Although several different topics were presented at the conference, every speaker stressed the importance of using social media as a tool to spread ideas, efforts and knowledge.
Jeremy Levine, producer and editor of the film “Good Fortune,” commented on the importance of using social media for creating health awareness.
“Many public health leaders should use social media — TV, movies, reality shows, music, talk shows, Twitter, Facebook — to communicate information and create mindsets that empower people to make informed choices for themselves, their children and their communities,” Levine said.
Levine's work has been screened in dozens of film festivals around the world, broadcast nationally in six countries and recognized with several awards for production and human rights.
Another supporter of social media at the conference was Ken Cook, president of Environmental Working Group. Cook advocated “igniting change through social media.” He uses photography and blogging to emphasize how certain toxins like mercury can affect a person’s health and the environment.

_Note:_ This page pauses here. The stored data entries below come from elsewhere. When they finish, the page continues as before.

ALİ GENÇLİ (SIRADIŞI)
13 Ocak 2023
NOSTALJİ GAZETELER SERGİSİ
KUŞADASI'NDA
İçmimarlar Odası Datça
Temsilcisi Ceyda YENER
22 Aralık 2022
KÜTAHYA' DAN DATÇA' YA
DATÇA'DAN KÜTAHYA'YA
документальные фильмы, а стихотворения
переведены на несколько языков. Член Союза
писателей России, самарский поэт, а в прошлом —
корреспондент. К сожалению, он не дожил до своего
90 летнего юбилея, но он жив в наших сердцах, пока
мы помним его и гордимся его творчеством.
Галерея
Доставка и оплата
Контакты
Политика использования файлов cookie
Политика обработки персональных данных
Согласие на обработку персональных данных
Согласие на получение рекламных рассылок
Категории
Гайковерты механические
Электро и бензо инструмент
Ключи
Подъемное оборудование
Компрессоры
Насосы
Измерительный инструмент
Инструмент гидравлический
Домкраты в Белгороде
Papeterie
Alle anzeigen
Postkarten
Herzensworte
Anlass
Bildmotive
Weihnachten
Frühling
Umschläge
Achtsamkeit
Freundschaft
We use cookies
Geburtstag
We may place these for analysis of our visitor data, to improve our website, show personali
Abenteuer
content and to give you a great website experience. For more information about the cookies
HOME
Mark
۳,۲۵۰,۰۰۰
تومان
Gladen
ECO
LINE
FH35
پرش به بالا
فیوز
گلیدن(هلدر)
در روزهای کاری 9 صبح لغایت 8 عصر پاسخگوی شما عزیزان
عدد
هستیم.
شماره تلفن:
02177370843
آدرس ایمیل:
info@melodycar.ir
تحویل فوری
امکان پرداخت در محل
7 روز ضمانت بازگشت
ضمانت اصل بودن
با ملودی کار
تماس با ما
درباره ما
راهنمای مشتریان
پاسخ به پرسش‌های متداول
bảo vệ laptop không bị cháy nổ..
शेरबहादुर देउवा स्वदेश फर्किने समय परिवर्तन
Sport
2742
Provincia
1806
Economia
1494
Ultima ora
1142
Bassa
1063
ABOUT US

“The research of our company brings to light unsettling facts that you have a right to know, but instead of using boring statistics, I think it is more impactful if I use a picture to tell a story,” Cook said.
Dr. Neal Baer, director of photographic empowerment at University of Southern California’s Annenberg School of Communication & Journalism and executive producer of “Law and Order: Special Victims Unit,” agreed with Cook on the importance of social media.
As a previous writer for the medical drama show “ER” and current writer for “Law and Order,” he uses his medical knowledge and creativity in order to create stories that engage the audience while educating them. He has covered a multitude of issues including rape as a weapon of war in the Congo, child soldiers, child obesity, HIV deniers, vaccine debates and more.
Through collaboration with Hollywood Health & Society — a program of the USC Annenberg Norman Lear Center that promotes factual health information in TV shows — and popular television shows like “Law & Order: Special Victims Unit,” Baer raises awareness for public health issues by consulting with doctors to ensure the material he presents is factual.
Baer’s approach to education does not stop at television. In addition to TV, he uses a wide array of other social media tools such as Twitter and Facebook to promote health awareness. With almost 12,000 followers and 3,000 tweets he is able to reach a wide audience on a daily basis.
Additionally, he works closely with major public educators such as Nicholas Kristof in an effort to reach a wider audience. He ended his lecture at the conference, titled: Doctors as Storytellers: Using our Stories for Social Change, by challenging the audience to use social media in a way to impact the world around them.
“Everyone has a different perspective and a different approach to understanding some of the world’s largest pandemics and issues. Using social media is one of the ways we can truly have an impact on one another,” Baer said.